Au final, le point le plus délicat de ce projet, c'est son phasage. A l'issue du débat public, la RATP s'efforcera de rendre compatibles les différentes approches. Sans doute faudra-t-il prolonger certaines lignes de métro mais il faut savoir qu'aujourd'hui, on ne plus en prolonger aucune car la surcharge induite est insupportable. Par ailleurs, il semble inévitable d'allonger certaines radiales pour faire coïncider les tracés.
Quant au Val-d'Oise, M. François Pupponi, il a vocation à être lui aussi reconnu comme un territoire de projets de transports, en particulier avec le redéploiement des lignes de bus, à l'image de ce qui a été fait à l'occasion du prolongement de la ligne 13 du métro.
Mme Annick Lepetit me prie de vous transmettre une question complémentaire : s'agissant des 130 kilomètres de métro automatique du nouveau réseau de transport public du Grand Paris, préconisez-vous qu'ils soient majoritairement aériens ou souterrains ?

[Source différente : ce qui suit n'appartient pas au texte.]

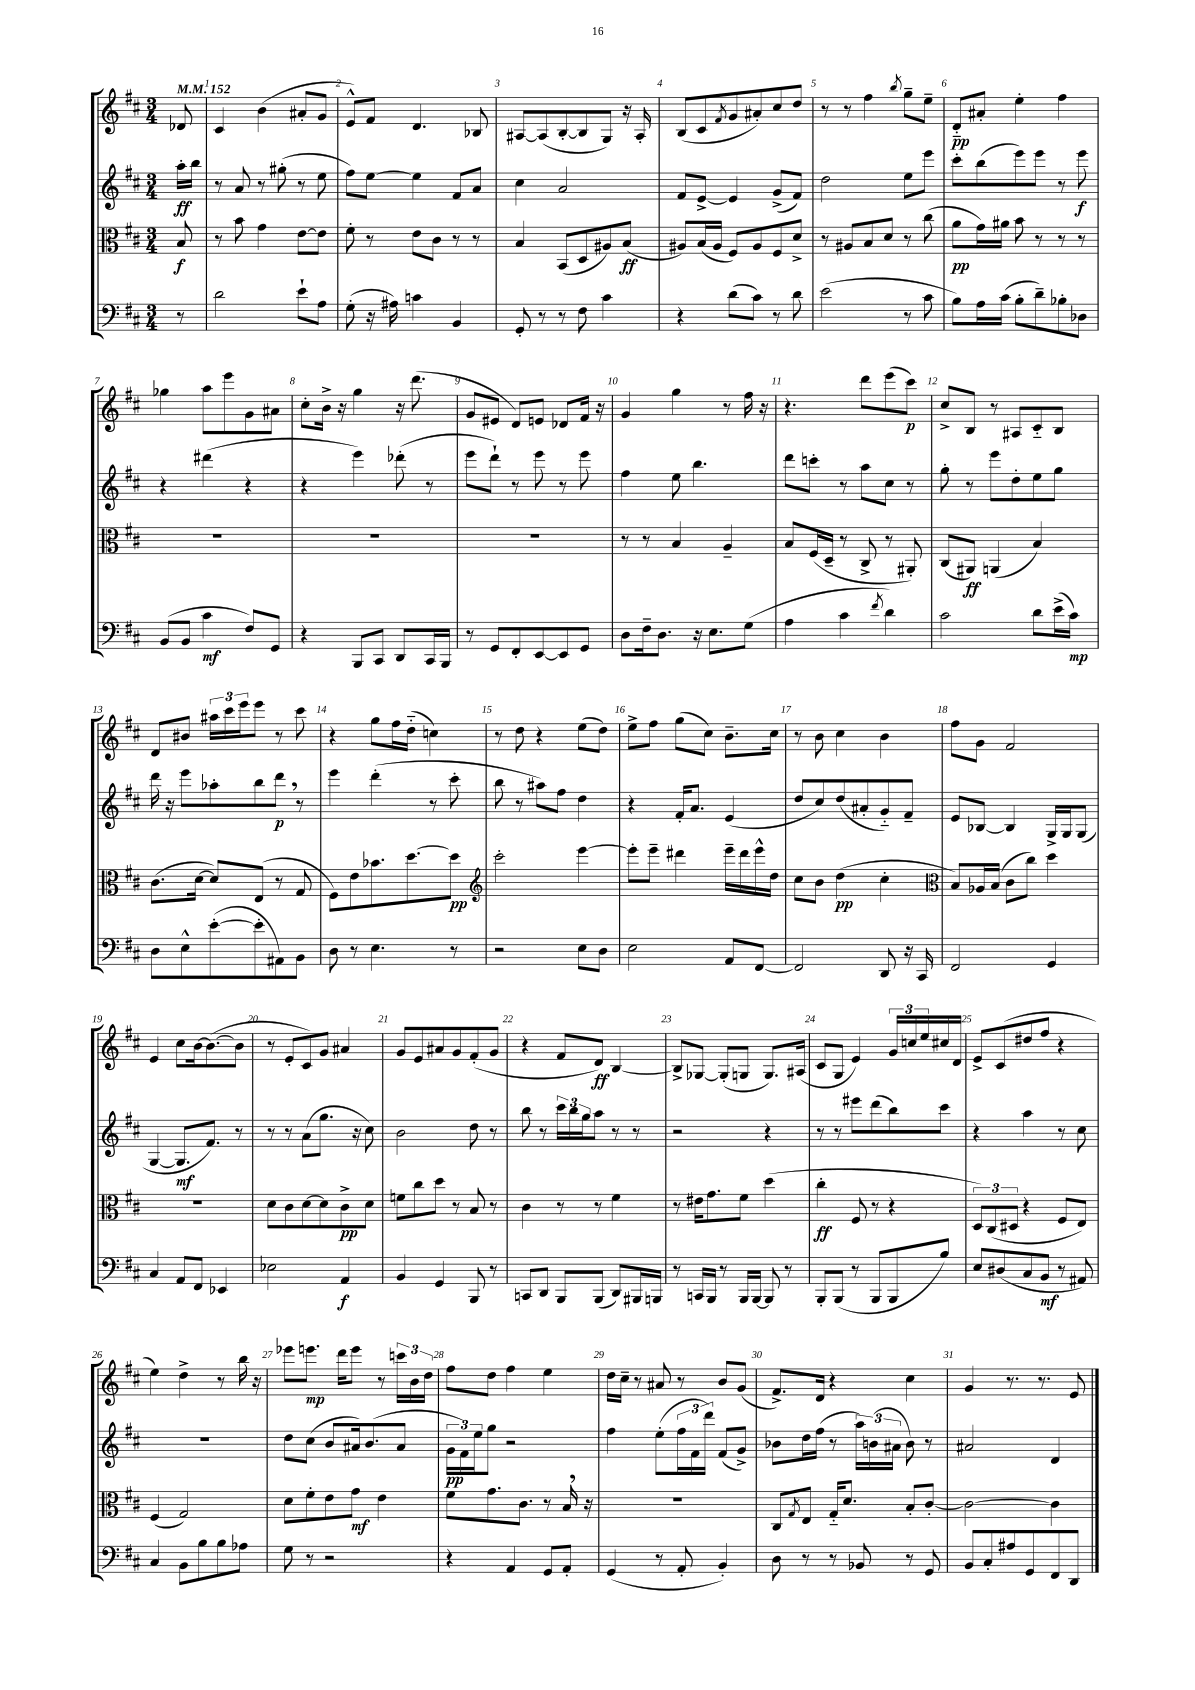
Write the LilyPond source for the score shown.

<<
\new StaffGroup <<
\new Staff = "s0" {
    \clef treble \key d \major \numericTimeSignature \time 3/4 \partial 8 \tempo 4 = 152
    des'8 |
    cis'4 b'4( ais'8-. g'8 |
    e'8-^) fis'8 d'4. bes8 |
    ais8~ ais8( b8~-. b8 g8) r16 ais16-. |
    b8( cis'8 \acciaccatura { fis'8 } g'8 ais'8-.) cis''8 d''8 |
    r8 r8 fis''4 \acciaccatura { b''8 } g''8-- e''8-- |
    d'8-_\pp ais'8-. e''4-. fis''4 |
    ges''4 a''8 e'''8 g'8 ais'8 |
    cis''8-. b'16-> r16 g''4 r16 d'''8.( |
    g'8 eis'8 d'8) e'8 des'8 fis'16 r16 |
    g'4 g''4 r8 fis''16 r16 |
    r4. d'''8 e'''8( cis'''8\p) |
    cis''8-> b8 r8 ais8 cis'8-_ b8 |
    d'8 bis'8 \tuplet 3/2 { ais''16 cis'''16 e'''16 } e'''8 r8 cis'''8 |
    r4 g''8 fis''16 d''16-_( c''4) |
    r8 d''8 r4 e''8( d''8) |
    e''8-> fis''8 g''8( cis''8) b'8.-- cis''16 |
    r8 b'8 cis''4 b'4 |
    fis''8 g'8 fis'2 |
    e'4 cis''8 b'16~ b'8.~( b'8 |
    r8 e'8-. cis'8) g'8 ais'4 |
    g'8 e'8 ais'8 g'8 fis'8-.( g'8 |
    r4 fis'8 d'8\ff) b4~ |
    b8-> ges8~ ges8-.( g8 g8.) ais16( |
    cis'8 g8 e'4) \tuplet 3/2 { g'16 c''16 e''16 } cis''16 d'16 |
    e'8-> cis'8( dis''8 fis''8 r4 |
    e''4) d''4-> r8 b''16 r16 |
    ees'''8 e'''8.\mp d'''16 e'''8 r8 \tuplet 3/2 { c'''16 b'16 d''16 } |
    fis''8 d''8 fis''4 e''4 |
    d''16 cis''16-- r8 ais'8 r8 b'8 g'8( |
    fis'8.->) d'16 r4 cis''4 |
    g'4 r8. r8. e'8 \bar "|." |
}
\new Staff = "s1" {
    \clef treble \key d \major \numericTimeSignature \time 3/4 \partial 8
    a''16-.\ff b''16 |
    r8 a'8 r8 gis''8-.( r8 e''8 |
    fis''8) e''8~ e''4 fis'8 a'8 |
    cis''4 a'2 |
    fis'8 e'8~-> e'4 g'8->( fis'8) |
    d''2 e''8 e'''8 |
    cis'''8-. b''8( e'''8) e'''8 r8 e'''8\f |
    r4 dis'''4( r4 |
    r4 e'''4) des'''8-.( r8 |
    e'''8 d'''8-!) r8 e'''8 r8 e'''8 |
    fis''4 e''8 b''4. |
    d'''8 c'''8-. r8 a''8 cis''8 r8 |
    g''8-. r8 e'''8 d''8-. e''8 g''8 |
    d'''16 r16 e'''8 aes''8-. b''8 d'''8\p \breathe r8 |
    e'''4 d'''4-.( r8 cis'''8-. |
    b''8 r8 ais''8) fis''8 d''4 |
    r4 fis'16-. a'8. e'4( |
    d''8 cis''8) d''8( ais'8-. g'8-_) fis'8-- |
    e'8 bes8~ bes4 g16-> g16 g8( |
    g4~ g8.\mf fis'8.) r8 |
    r8 r8 a'8( g''8. r16 cis''8) |
    b'2 d''8 r8 |
    b''8 r8 \tuplet 3/2 { cis'''16 b''16 g''16 } a''8 r8 r8 |
    r2 r4 |
    r8 r8 eis'''8 d'''8( b''8) cis'''8 |
    r4 a''4 r8 cis''8 |
    R2. |
    d''8 cis''8( b'8 ais'16) b'8.( ais'8 |
    \tuplet 3/2 { g'16\pp fis'16) e''16 } g''8 r2 |
    fis''4 e''8-.( \tuplet 3/2 { fis''16 fis'16 d'''16) } fis'8( g'8->) |
    bes'8 d''16 fis''16( r8 \tuplet 3/2 { a''16) b'16( ais'16 } b'8) r8 |
    ais'2 d'4 \bar "|." |
}
\new Staff = "s2" {
    \clef alto \key d \major \numericTimeSignature \time 3/4 \partial 8
    b8\f |
    r8 b'8 g'4 e'8~ e'8 |
    fis'8-. r8 e'8 cis'8 r8 r8 |
    b4 b,8( d8 ais8) b8\ff( |
    ais8) b16( ais16 fis8) ais8 fis8 d'8-> |
    r8 ais8 b8 d'8 r8 cis''8( |
    a'8\pp g'16) ais'16 b'8 r8 r8 r8 |
    R2. |
    R2. |
    R2. |
    r8 r8 b4 a4-- |
    b8 fis16( d16-- r8 cis8-> r8 ais,8-.) |
    cis8( ais,8\ff) a,4( b4) |
    cis'8.( d'16~ d'8) e8( r8 g8 |
    fis8) e'8 bes'8. d''8.~ d''8\pp |
    \clef treble cis'''2-. e'''4~ |
    e'''8-. e'''8-- dis'''4 e'''16-- dis'''16 e'''16-^ d''16 |
    cis''8 b'8 d''4\pp( cis''4-. |
    \clef alto b8) aes16 b16( cis'8 cis''8) d''4 |
    R2. |
    d'8 cis'8 d'8~ d'8 cis'8->\pp d'8 |
    f'8 cis''8 d''8 r8 b8 r8 |
    cis'4 r8 r8 fis'4 |
    r8 eis'16 g'8. fis'8 d''4( |
    cis''4-.\ff fis8 r8 r4 |
    \tuplet 3/2 { d8) cis8( dis8 } r4 fis8 e8) |
    fis4( g2) |
    d'8 fis'8-. e'8 g'8\mf e'4 |
    fis'8 g'8. cis'8. r8 b16 \breathe r16 |
    R2. |
    cis8 \acciaccatura { g8 } e8 g16-_ d'8. b8-. cis'8~-. |
    cis'2~ cis'4 \bar "|." |
}
\new Staff = "s3" {
    \clef bass \key d \major \numericTimeSignature \time 3/4 \partial 8
    r8 |
    d'2 e'8-! a8 |
    g8-.( r16 ais16) c'4 b,4 |
    g,8-. r8 r8 fis8 cis'4 |
    r4 d'8( cis'8) r8 d'8 |
    e'2( r8 cis'8 |
    b8) a16 cis'16( b8-. d'8--) bes8-. des8 |
    b,8( b,8 cis'4\mf fis8) g,8 |
    r4 b,,8 cis,8 d,8 cis,16 b,,16 |
    r8 g,8 fis,8-. e,8~ e,8 g,8 |
    d8 fis16-- d8. r16 e8. g8( |
    a4 cis'4 \acciaccatura { fis'8 } d'4) |
    cis'2 d'8 e'16->( cis'16\mp) |
    d8 e8-^ e'8~-.( e'8-. ais,8) b,8 |
    d8 r8 e4. r8 |
    r2 e8 d8 |
    e2 a,8 fis,8~ |
    fis,2 d,8 r16 cis,16 |
    fis,2 g,4 |
    cis4 a,8 fis,8 ees,4 |
    ees2 a,4\f |
    b,4 g,4 b,,8 r8 |
    c,8 d,8 b,,8 b,,8( d,8) bis,,16 b,,16 |
    r8 c,16 b,,16 r8 b,,16 b,,16~ b,,8 r8 |
    b,,8-. b,,8( r8 b,,8 b,,8 b8) |
    e8 dis8( cis8 b,8\mf r8 ais,8) |
    cis4 b,8 b8 b8 aes8 |
    g8 r8 r2 |
    r4 a,4 g,8 a,8-. |
    g,4( r8 a,8-. b,4-.) |
    d8 r8 r8 bes,8 r8 g,8 |
    b,8 cis8-. ais8 g,8 fis,8 d,8 \bar "|." |
}
>>
>>
\layout { \context { \Score \override BarNumber.break-visibility = ##(#f #t #t) barNumberVisibility = #all-bar-numbers-visible } }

Cela rejoint le questionnement entre pneumatique ou fer et je vais répondre sur les deux points car la RATP serait naturellement très fière de se mobiliser pour participer à la maîtrise d'oeuvre du projet du Grand Paris.
Le métro aérien peut être une solution tout à fait adaptée dans certains territoires. Ainsi, je verrais beaucoup d'avantages à ce que la rocade Est, vers Clichy ou Montfermeil, soit aérienne, pour contribuer notamment à l'amélioration des paysages urbains. Les travaux des architectes urbanistes que certains ont évoqués sont à cet égard riches d'enseignements. Mais il faut se prémunir de tout angélisme et, avant de prendre des décisions, penser aux nuisances sonores, aux plans d'exposition au bruit, aux distances avec le bâti, et, au final, à toutes les conséquences environnementales d'une construction en surface. En outre, du fait des délais induits et des expropriations, l'aérien en milieu dense coûte presque aussi cher que le réseau souterrain. Attention, enfin, aux phénomènes de cisaillement des villes tels que ceux naguère générés par le périphérique.
S'agissant du choix entre métro sur pneus et métro ferré, je partage la position de M. Yanick Paternotte : que l'on choisisse l'un ou l'autre, choisissons le partout car il est impératif de disposer à terme d'un réseau homogène et de faire des économies d'échelle.
J'ai bien entendu la remarque de l'un d'entre vous sur la question des tracés en cul-de-sac : l'expérience de la ligne 14 a montré que ce n'était pas un problème en système automatisé.
Merci, Monsieur le Président Mongin, pour ces réponses extrêmement précises et complètes. C'est avec un grand plaisir que notre commission vous accueillera en de nouvelles occasions.